Thanks for contacting me. We are trapping and collecting faeces monthly on bank voles and tundra voles (however, we haven’t observed much tundra voles since before Christmas). The plan is to analyse this using next-gen metabarcoding. I don’t think we have much grey-sided voles here so we will not be able to compare their diets with my study area. How are the vole populations keeping up around you these days?
Ok, sounds interesting. We have not been using feaces for metabarcoding yet but discussed it. Can you get any quantititive data out from the feces?
We have been trapping during the whole winter in a winter project and it seems like the vole populations are quite strong locally but in some areas it is in contrast very low densities. We will get better information of the status during the normal trappings within the environmental monitoring later this spring when the snow has melted.

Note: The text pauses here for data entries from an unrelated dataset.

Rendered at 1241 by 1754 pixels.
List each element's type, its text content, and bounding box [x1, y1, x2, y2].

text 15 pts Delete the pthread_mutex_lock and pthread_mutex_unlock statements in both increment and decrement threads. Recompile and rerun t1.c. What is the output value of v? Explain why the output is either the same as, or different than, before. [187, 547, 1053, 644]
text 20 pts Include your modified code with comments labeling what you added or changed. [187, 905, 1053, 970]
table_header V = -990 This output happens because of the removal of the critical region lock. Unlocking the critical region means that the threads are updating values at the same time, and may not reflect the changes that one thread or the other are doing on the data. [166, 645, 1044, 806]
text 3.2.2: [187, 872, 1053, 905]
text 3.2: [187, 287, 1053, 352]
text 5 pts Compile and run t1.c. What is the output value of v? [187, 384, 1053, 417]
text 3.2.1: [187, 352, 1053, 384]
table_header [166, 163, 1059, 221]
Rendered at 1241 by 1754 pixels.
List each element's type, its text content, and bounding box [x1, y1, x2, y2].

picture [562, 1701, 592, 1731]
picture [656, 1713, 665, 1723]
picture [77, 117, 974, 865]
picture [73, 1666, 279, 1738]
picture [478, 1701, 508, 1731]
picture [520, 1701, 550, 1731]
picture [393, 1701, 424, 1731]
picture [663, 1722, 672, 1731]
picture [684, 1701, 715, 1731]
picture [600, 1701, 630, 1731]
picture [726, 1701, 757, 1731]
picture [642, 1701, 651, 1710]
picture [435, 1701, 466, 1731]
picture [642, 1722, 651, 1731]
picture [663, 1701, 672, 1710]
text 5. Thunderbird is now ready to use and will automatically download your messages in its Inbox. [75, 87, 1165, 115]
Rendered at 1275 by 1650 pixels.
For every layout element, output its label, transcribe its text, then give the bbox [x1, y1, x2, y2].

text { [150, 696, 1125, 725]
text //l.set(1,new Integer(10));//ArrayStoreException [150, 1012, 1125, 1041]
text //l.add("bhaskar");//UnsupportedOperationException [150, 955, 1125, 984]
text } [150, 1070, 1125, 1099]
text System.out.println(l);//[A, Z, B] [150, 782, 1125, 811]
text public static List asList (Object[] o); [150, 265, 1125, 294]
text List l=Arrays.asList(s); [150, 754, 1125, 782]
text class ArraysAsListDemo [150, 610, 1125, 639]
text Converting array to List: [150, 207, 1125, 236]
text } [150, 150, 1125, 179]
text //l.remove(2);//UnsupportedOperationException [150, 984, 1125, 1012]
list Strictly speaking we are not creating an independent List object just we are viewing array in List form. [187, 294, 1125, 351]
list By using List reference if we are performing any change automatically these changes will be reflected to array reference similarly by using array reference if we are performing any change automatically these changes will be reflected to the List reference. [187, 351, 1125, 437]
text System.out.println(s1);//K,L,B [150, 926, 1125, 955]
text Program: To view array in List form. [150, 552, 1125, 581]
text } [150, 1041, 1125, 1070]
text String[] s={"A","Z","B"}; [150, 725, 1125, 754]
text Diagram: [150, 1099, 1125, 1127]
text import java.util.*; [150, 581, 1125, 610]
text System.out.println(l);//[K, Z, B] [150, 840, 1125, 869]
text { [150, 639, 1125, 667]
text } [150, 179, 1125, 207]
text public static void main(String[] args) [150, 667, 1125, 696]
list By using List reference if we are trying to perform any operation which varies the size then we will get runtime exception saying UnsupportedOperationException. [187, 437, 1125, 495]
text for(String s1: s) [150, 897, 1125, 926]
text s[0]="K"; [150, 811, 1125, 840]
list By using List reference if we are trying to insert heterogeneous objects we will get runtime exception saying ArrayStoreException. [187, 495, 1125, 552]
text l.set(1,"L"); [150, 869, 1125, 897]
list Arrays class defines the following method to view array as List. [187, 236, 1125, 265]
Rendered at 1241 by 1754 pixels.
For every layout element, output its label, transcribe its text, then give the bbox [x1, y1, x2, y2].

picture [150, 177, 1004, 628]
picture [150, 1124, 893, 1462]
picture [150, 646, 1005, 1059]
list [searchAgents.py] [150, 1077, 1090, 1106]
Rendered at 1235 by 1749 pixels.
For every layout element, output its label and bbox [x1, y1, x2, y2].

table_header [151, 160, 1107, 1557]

About quantitive data it depends on what you mean. I'm only a novice, but as far as I understand it is very uncertain to convert number of sequence reads into biomass when comparing different samples because there are just way too many biases on several stages. Though some designs seems to be able to convert the relative proportions of reads into the diets relative proportions fairly well, at least within one primer. We have done a test on this with the plant primer gh, but I'm diving into the bioinformatics next week so I don't know anything about how it went yet :-) But even if the PCR and sequencing biases get better you are in both cases left with variation in amount of DNA between species and in different parts of individuals (e.g. bark vs. green leaf). There is a newly published meta-analysis on this aspect you may want to check out: Article How quantitative is metabarcoding: A meta‐analytical approach
Thanks for the answer. Yes, it seems quite difficult retrieving, reliable quantitative data at the moment but maybe there are ways as you say with using relative proportions. Keep me updated about the progress of your project - I find it really interesting.